## Dataset excerpts

========

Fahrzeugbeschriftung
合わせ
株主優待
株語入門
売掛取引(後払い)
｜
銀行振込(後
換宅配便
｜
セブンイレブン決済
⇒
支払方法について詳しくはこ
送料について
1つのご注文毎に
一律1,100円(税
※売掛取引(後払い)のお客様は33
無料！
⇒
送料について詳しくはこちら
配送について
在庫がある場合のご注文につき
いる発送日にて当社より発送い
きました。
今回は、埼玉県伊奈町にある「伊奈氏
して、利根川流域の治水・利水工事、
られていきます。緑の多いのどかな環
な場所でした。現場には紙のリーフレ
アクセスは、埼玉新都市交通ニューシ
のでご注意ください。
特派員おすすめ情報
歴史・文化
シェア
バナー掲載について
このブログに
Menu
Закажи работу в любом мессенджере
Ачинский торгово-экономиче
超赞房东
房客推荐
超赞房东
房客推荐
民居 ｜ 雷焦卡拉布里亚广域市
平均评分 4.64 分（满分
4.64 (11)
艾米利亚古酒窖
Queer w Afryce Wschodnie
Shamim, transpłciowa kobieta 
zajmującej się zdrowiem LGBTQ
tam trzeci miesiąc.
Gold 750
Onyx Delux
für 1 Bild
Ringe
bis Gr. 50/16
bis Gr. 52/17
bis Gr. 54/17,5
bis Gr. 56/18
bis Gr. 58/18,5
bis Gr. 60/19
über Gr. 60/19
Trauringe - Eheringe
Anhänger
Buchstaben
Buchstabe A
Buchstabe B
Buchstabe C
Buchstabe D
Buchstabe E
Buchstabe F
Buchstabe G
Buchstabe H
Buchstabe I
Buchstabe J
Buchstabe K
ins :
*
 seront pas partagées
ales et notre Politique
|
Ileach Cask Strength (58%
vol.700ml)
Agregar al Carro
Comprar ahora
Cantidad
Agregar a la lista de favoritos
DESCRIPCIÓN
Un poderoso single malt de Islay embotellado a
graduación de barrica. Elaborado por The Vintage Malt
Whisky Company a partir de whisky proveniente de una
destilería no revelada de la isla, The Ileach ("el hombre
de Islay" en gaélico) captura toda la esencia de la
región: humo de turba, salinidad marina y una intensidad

========

## What you are asked to do
Give the number of lines in the entries that include the string "Islay", and nothing else.

## Answer for the task
2